The golden rule is that whitespace and case are significant in many machine formats. Python and YAML depend on exact indentation, Makefiles require real tab characters, and Markdown treats blank lines and leading spaces as structure. When the text is destined for one of those, clean the invisible and look-alike characters that genuinely cause bugs — zero-width characters, non-breaking spaces, smart quotes, mismatched line endings — but leave the meaningful whitespace alone. Because this tool applies its steps in a fixed order and shows the result instantly, you can toggle one operation at a time and watch exactly what each change does before you trust the output.

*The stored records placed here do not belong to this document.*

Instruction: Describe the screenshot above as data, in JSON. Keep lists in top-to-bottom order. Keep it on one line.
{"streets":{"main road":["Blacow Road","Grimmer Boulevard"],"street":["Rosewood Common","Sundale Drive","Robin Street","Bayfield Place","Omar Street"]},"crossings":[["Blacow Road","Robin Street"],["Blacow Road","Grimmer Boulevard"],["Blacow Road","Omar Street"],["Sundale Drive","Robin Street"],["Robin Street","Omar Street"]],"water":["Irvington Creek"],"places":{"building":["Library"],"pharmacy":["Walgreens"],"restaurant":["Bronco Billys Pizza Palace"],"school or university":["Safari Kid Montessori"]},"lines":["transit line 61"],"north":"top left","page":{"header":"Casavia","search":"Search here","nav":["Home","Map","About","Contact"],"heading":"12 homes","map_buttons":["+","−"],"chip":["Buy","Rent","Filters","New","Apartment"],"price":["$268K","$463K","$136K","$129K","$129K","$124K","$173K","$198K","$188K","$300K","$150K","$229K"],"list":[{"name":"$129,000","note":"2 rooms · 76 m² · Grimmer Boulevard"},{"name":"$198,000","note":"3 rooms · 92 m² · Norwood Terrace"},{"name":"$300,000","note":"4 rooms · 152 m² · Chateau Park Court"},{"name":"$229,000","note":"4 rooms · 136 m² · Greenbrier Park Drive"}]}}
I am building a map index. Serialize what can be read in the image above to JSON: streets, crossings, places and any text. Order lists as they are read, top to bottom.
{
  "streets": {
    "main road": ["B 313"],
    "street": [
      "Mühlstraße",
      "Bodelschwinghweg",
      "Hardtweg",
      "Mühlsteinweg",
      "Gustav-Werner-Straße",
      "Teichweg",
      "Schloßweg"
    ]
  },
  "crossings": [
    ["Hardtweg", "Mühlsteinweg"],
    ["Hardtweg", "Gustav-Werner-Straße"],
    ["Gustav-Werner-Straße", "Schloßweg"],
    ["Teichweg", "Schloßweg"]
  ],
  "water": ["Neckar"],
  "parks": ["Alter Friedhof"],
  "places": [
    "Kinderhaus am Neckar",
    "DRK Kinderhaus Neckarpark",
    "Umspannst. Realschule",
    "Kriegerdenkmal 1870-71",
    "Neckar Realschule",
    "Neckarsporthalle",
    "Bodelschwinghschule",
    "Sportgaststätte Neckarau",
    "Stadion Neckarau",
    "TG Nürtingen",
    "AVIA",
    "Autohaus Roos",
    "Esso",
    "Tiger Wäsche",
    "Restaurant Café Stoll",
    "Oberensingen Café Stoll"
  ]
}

Frequently asked questions
- What does the Text Cleaner do?
- It bundles the most common line and whitespace clean-up jobs into one pass: removing duplicate and blank lines, trimming and collapsing whitespace, stripping HTML tags, sorting or reversing lines, converting tabs and spaces, adding a prefix or suffix, numbering lines and joining everything together. Turn on the operations you need and the cleaned result updates instantly.
- In what order are the operations applied?
- Always the same predictable order so the result is repeatable: 1) strip HTML, 2) per-line — convert tabs/spaces, collapse spaces, then trim, 3) remove blank lines, 4) remove duplicates, 5) sort or reverse, 6) add prefix/suffix, 7) number lines, 8) join. Because the order is fixed, the same input and the same settings always give the same output.
- How does “Remove duplicate lines” decide what is a duplicate?
- It compares the whole line after the earlier steps have run (so trimming and collapsing happen first). The first time a line appears it is kept; any later identical line is dropped, preserving order. Tick “Case-insensitive” to treat “Apple” and “apple” as the same line.
- Will it change the order of my lines?
- No — unless you choose a Sort option or “Reverse order”. With sorting set to “None”, every operation preserves the original line order (duplicates are removed in place, blanks are removed in place).
- Does sorting handle numbers correctly?
- Yes. Sorting is numeric-aware, so “file2” comes before “file10” instead of the plain-text order that would put “file10” first. Combine it with “Case-insensitive” to ignore capitalisation when sorting.
- Is my text uploaded anywhere?
- No. Every operation runs entirely in your browser using JavaScript — your text never leaves your device. You can use the tool offline and on sensitive content with no privacy risk.